- [Exercise goal]: With pictures left out, retype exactly the lines from the one containing "2016-07-25 上午9:00" through the final line of the entries.

────────────────────────────────────────

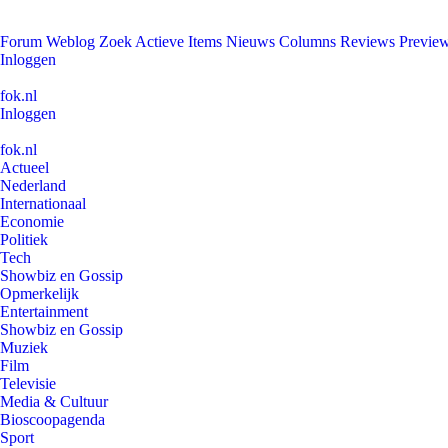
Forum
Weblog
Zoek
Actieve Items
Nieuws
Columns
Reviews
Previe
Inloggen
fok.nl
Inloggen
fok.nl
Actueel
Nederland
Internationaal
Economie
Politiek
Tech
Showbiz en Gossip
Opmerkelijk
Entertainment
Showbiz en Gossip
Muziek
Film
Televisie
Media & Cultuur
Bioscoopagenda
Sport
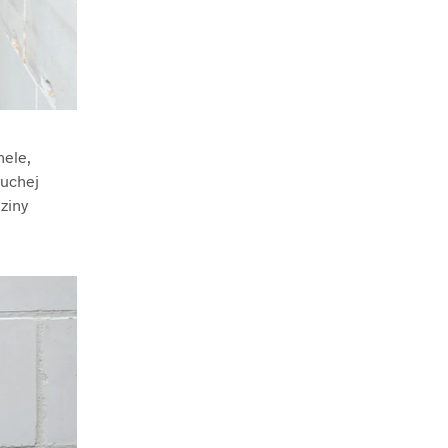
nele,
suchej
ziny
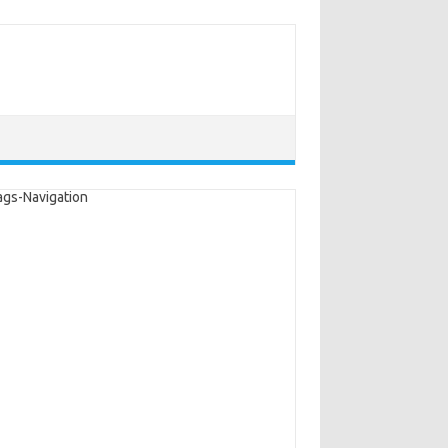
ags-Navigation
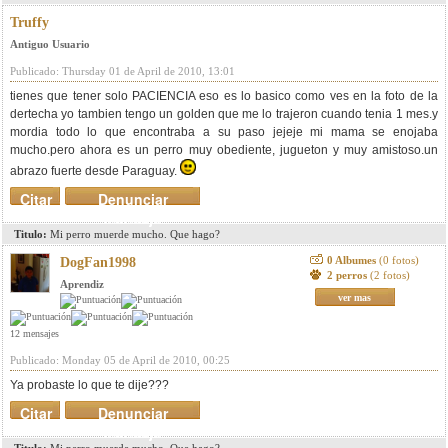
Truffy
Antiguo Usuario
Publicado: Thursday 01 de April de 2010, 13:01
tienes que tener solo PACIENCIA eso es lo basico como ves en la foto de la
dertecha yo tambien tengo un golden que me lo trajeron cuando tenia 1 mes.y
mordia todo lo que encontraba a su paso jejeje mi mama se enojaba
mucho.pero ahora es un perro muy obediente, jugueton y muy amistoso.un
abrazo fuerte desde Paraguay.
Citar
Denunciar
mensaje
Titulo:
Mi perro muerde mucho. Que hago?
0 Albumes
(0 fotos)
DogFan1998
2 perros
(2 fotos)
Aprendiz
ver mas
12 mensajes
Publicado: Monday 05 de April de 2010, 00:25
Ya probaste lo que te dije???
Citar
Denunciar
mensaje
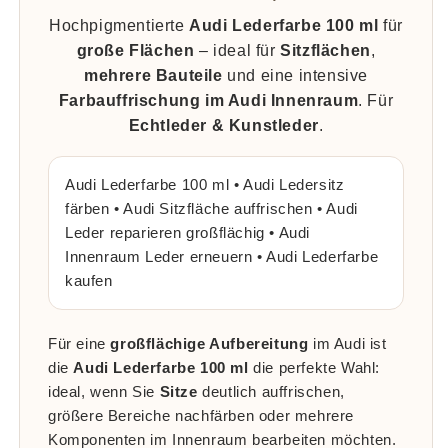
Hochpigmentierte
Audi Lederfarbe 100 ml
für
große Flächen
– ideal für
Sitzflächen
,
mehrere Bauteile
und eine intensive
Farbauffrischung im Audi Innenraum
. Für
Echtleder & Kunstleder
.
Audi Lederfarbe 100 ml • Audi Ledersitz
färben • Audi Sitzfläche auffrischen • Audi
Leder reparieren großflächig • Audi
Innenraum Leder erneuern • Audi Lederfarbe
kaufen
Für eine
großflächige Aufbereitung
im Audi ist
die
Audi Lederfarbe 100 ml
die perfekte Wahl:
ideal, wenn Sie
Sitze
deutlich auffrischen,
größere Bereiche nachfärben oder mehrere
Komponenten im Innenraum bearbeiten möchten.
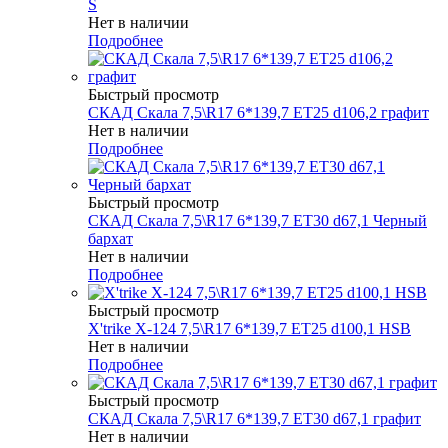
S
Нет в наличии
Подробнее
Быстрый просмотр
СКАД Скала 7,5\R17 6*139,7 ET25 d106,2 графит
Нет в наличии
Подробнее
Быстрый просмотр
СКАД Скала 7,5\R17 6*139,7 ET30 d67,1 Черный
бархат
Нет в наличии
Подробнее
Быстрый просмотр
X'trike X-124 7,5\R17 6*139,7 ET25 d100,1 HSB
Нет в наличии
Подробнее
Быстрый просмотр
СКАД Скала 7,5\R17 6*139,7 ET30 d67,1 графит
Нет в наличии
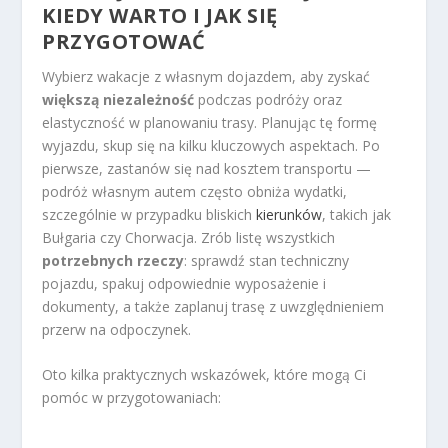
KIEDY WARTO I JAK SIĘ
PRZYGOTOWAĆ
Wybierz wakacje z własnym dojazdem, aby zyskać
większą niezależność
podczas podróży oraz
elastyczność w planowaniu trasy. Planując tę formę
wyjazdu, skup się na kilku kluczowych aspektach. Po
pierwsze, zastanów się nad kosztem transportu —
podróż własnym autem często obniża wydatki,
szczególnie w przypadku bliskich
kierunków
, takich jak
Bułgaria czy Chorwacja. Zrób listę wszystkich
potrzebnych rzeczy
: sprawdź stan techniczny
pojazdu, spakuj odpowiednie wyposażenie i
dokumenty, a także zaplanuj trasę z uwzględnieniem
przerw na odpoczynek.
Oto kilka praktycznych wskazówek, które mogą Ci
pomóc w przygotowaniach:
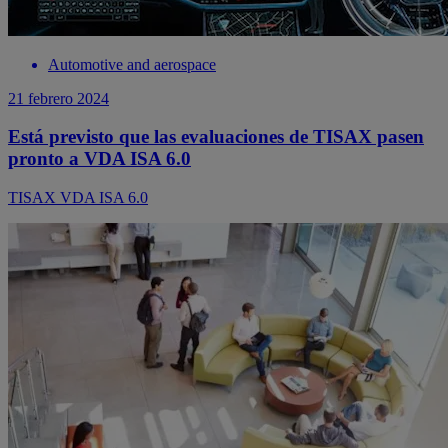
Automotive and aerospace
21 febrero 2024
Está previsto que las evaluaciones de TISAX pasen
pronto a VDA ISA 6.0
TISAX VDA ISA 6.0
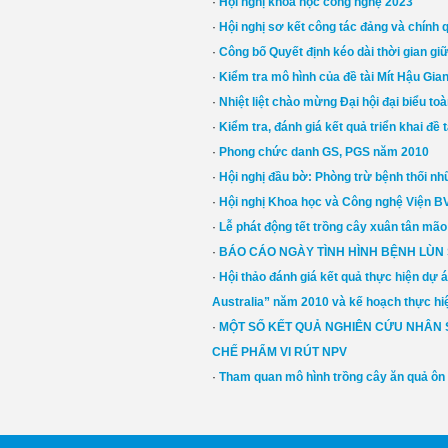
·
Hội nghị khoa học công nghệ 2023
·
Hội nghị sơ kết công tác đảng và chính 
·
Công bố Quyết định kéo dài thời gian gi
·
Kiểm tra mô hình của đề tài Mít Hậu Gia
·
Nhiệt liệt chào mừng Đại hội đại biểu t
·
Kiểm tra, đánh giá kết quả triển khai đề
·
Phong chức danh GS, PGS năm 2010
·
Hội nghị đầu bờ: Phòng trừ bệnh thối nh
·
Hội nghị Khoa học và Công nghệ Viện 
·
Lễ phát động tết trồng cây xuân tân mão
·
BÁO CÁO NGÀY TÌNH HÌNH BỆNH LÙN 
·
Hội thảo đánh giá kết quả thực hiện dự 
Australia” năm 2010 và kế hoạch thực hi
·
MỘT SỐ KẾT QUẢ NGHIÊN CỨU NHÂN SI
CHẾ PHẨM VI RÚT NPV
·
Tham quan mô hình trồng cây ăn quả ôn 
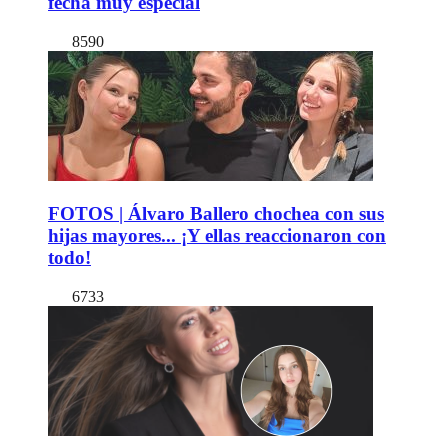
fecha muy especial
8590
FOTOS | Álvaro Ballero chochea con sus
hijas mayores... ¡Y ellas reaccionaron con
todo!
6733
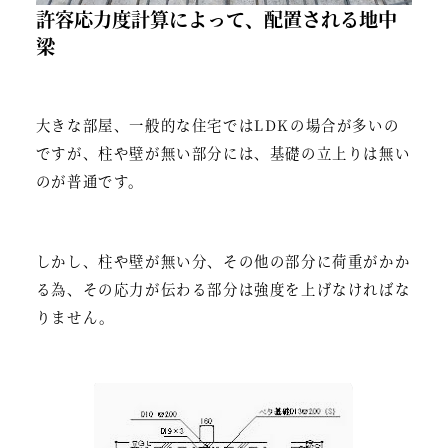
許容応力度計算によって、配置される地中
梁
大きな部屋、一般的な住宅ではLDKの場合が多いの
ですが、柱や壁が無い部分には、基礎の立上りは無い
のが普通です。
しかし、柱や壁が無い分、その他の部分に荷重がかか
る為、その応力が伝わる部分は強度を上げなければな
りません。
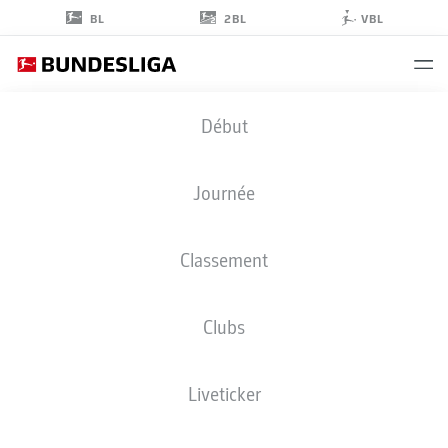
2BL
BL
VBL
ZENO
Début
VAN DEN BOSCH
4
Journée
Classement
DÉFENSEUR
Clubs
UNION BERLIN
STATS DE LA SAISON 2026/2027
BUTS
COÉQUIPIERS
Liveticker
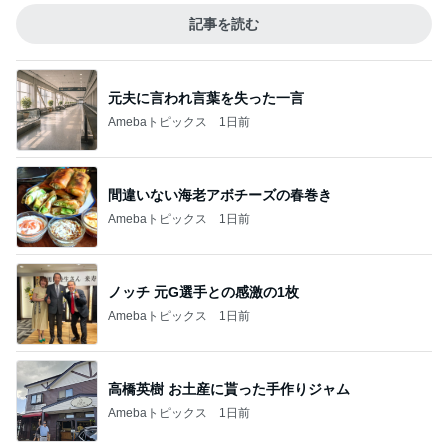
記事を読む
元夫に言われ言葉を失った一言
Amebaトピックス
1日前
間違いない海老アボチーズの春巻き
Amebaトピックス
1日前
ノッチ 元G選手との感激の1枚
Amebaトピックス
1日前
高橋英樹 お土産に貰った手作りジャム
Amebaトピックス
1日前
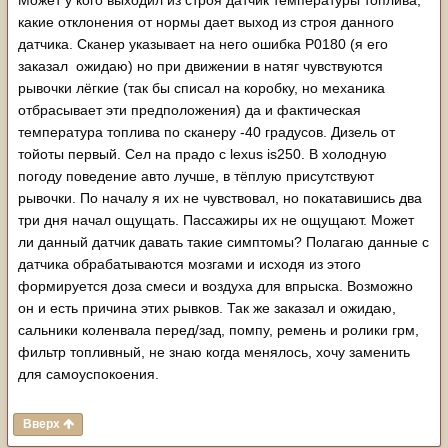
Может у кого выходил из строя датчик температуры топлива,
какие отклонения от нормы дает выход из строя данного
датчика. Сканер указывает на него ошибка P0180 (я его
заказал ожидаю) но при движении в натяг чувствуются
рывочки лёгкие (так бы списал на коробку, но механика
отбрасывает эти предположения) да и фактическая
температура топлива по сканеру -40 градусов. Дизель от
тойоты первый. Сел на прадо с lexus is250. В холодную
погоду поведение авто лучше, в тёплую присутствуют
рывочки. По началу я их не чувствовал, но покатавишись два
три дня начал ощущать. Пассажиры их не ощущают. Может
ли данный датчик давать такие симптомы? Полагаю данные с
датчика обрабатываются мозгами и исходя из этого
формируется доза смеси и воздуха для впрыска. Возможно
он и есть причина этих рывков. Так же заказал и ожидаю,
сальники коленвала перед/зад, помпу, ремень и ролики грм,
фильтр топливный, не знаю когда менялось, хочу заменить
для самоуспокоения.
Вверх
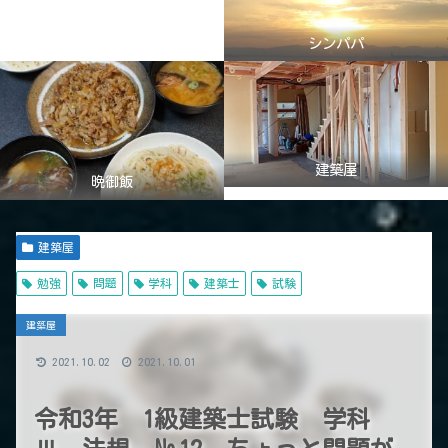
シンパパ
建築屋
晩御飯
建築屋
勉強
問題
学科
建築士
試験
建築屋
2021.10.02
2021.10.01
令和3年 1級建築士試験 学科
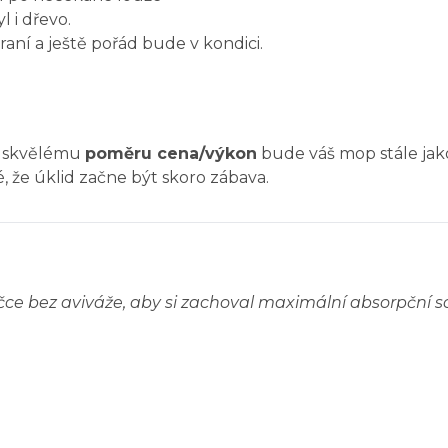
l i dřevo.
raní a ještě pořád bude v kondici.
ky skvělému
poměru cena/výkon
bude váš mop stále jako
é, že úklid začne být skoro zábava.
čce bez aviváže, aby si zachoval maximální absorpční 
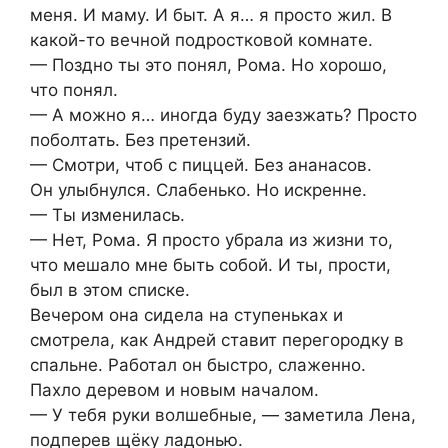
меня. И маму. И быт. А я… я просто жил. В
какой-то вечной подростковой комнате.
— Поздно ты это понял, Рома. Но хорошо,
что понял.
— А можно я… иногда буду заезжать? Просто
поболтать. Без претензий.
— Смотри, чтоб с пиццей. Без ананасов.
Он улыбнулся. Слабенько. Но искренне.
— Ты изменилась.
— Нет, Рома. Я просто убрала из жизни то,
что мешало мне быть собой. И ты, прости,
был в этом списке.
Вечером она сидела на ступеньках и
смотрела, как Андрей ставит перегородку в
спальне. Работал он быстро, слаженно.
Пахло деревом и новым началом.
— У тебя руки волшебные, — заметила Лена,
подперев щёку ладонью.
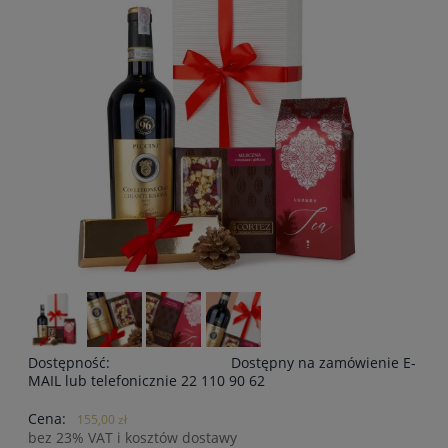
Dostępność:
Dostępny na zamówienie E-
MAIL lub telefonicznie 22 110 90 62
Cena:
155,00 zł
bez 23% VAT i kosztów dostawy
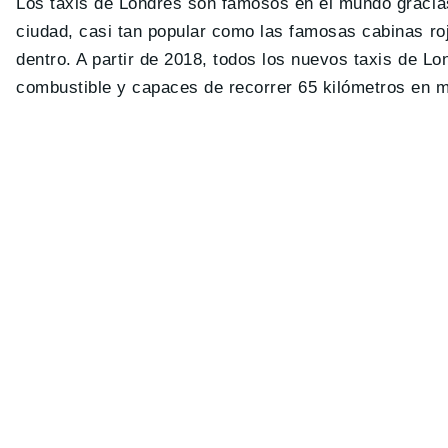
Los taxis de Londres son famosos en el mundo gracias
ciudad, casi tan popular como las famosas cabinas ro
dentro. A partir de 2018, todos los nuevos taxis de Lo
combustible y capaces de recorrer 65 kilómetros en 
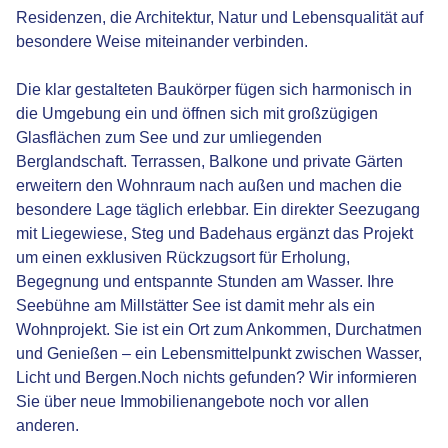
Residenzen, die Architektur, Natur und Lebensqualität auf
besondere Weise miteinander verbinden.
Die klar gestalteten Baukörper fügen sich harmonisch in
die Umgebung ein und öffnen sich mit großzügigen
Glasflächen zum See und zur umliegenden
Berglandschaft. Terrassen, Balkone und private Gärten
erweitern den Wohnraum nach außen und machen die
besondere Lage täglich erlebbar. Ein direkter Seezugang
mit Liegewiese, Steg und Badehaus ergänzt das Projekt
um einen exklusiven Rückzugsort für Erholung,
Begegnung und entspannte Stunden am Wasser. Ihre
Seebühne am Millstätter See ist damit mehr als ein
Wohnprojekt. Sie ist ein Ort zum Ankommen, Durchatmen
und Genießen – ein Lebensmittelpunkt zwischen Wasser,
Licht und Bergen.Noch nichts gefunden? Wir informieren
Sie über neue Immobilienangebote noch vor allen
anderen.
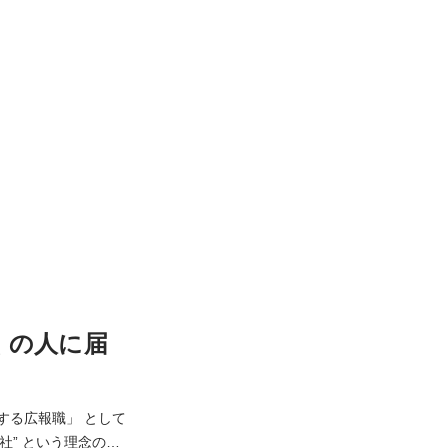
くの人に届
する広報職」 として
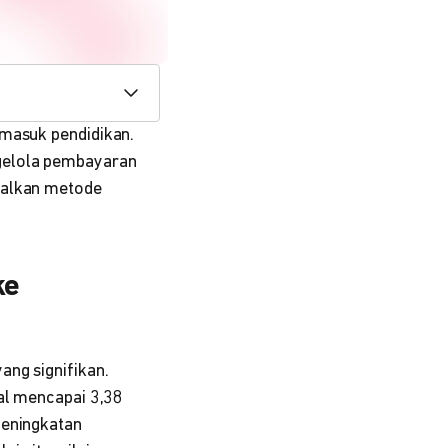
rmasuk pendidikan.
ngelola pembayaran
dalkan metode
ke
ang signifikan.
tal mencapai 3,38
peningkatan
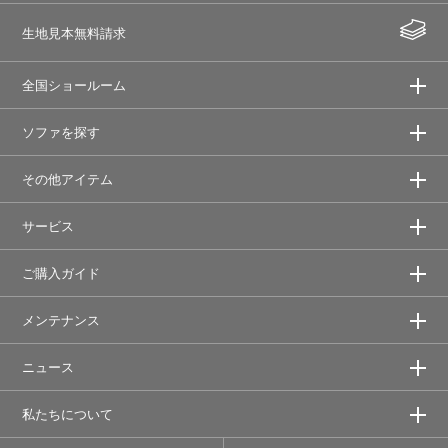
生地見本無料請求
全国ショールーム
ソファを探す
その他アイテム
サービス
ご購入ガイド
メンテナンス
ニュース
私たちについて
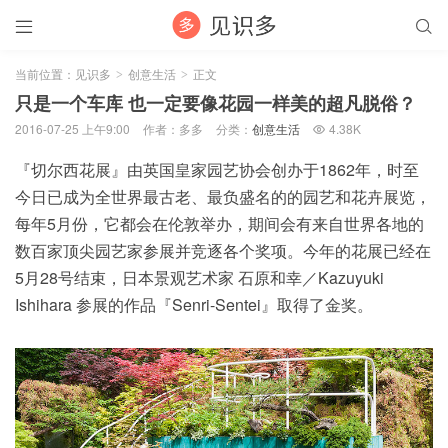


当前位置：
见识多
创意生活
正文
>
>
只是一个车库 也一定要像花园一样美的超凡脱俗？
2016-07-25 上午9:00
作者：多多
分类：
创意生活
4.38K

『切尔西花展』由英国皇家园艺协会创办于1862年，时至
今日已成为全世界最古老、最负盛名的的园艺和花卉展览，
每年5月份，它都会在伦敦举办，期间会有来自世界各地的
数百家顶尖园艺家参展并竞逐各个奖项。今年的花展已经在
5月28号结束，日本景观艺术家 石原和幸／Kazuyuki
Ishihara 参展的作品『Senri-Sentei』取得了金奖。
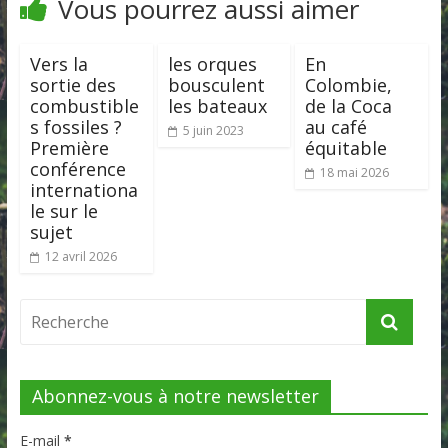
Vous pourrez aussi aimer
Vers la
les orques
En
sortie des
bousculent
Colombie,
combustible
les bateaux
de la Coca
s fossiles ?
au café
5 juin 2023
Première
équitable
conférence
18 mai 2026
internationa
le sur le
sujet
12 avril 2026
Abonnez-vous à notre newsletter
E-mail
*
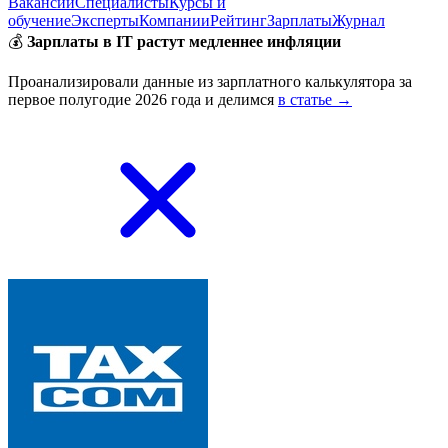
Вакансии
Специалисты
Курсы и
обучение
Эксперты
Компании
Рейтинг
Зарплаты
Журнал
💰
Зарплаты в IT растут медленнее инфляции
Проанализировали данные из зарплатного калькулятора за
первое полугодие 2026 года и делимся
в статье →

────────────────────────────────────────

- [Solution to this exercise]:
2016-07-25 上午9:00
作者：多多
分类：
创意生活
4.38K

『切尔西花展』由英国皇家园艺协会创办于1862年，时至
今日已成为全世界最古老、最负盛名的的园艺和花卉展览，
每年5月份，它都会在伦敦举办，期间会有来自世界各地的
数百家顶尖园艺家参展并竞逐各个奖项。今年的花展已经在
5月28号结束，日本景观艺术家 石原和幸／Kazuyuki
Ishihara 参展的作品『Senri-Sentei』取得了金奖。
Vous pourrez aussi aimer
Vers la
les orques
En
sortie des
bousculent
Colombie,
combustible
les bateaux
de la Coca
s fossiles ?
au café
5 juin 2023
Première
équitable
conférence
18 mai 2026
internationa
le sur le
sujet
12 avril 2026
Abonnez-vous à notre newsletter
E-mail
*
Вакансии
Специалисты
Курсы и
обучение
Эксперты
Компании
Рейтинг
Зарплаты
Журнал
💰
Зарплаты в IT растут медленнее инфляции
Проанализировали данные из зарплатного калькулятора за
первое полугодие 2026 года и делимся
в статье →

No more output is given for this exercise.